Saved entries
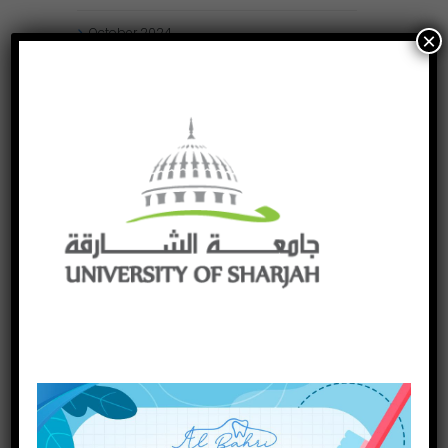
October
2024
×
September
2024
August
2024
July
2024
May
2024
April
2024
March
2024
January
2024
December
2023
November
2023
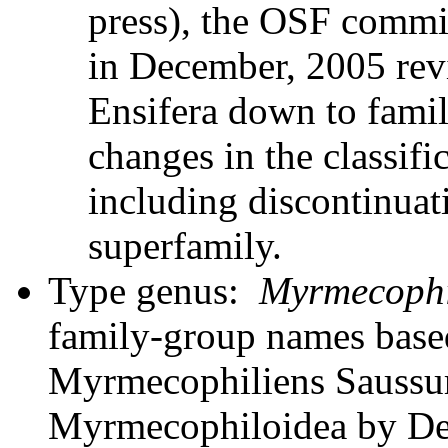
press), the OSF commit
in December, 2005 revi
Ensifera down to famil
changes in the classifi
including discontinuati
superfamily.
Type genus:
Myrmecophi
family-group names bas
Myrmecophiliens Saussure
Myrmecophiloidea by Des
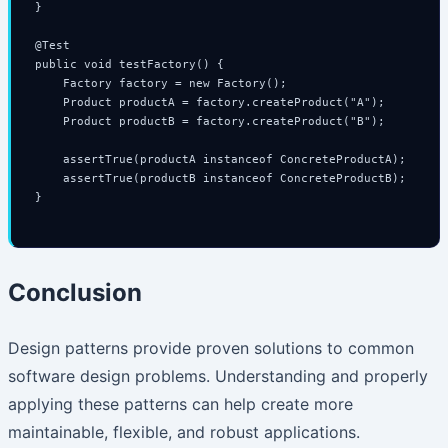
}

@Test

public void testFactory() {

    Factory factory = new Factory();

    Product productA = factory.createProduct("A");

    Product productB = factory.createProduct("B");

    assertTrue(productA instanceof ConcreteProductA);

    assertTrue(productB instanceof ConcreteProductB);

}

Conclusion
Design patterns provide proven solutions to common
software design problems. Understanding and properly
applying these patterns can help create more
maintainable, flexible, and robust applications.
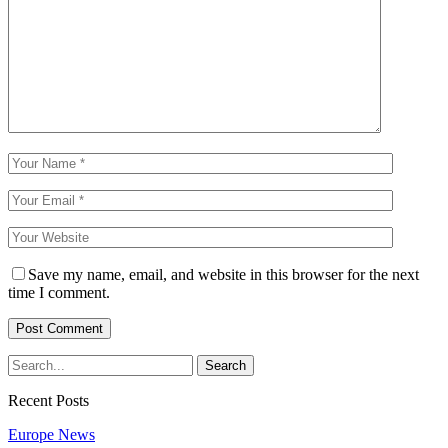
Save my name, email, and website in this browser for the next
time I comment.
Recent Posts
Europe News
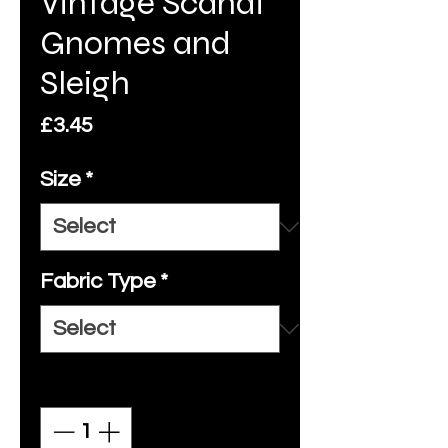
Vintage Scandi
Gnomes and
Sleigh
Price
£3.45
Size
*
Fabric Type
*
Quantity
*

• [Your assignment] Could you render every line of text read from the items above as a JSON list of strings, one string per line, skipping blank lines and leaving the pictures out?

• [Solution]
[
  "October",
  "2024",
  "×",
  "September",
  "2024",
  "August",
  "2024",
  "July",
  "2024",
  "May",
  "2024",
  "April",
  "2024",
  "March",
  "2024",
  "January",
  "2024",
  "December",
  "2023",
  "November",
  "2023",
  "press), the OSF commit",
  "in December, 2005 revi",
  "Ensifera down to famil",
  "changes in the classifi",
  "including discontinuati",
  "superfamily.",
  "Type genus:",
  "Myrmecophi",
  "family-group names bas",
  "Myrmecophiliens Saussure",
  "Myrmecophiloidea by Des",
  "}",
  "@Test",
  "public void testFactory() {",
  "    Factory factory = new Factory();",
  "    Product productA = factory.createProduct(\"A\");",
  "    Product productB = factory.createProduct(\"B\");",
  "    assertTrue(productA instanceof ConcreteProductA);",
  "    assertTrue(productB instanceof ConcreteProductB);",
  "}",
  "Conclusion",
  "Design patterns provide proven solutions to common",
  "software design problems. Understanding and properly",
  "applying these patterns can help create more",
  "maintainable, flexible, and robust applications.",
  "Save my name, email, and website in this browser for the next",
  "time I comment.",
  "Recent Posts",
  "Europe News",
  "Vintage Scandi",
  "Gnomes and",
  "Sleigh",
  "Price",
  "£3.45",
  "Size",
  "*",
  "Fabric Type",
  "*",
  "Quantity",
  "*"
]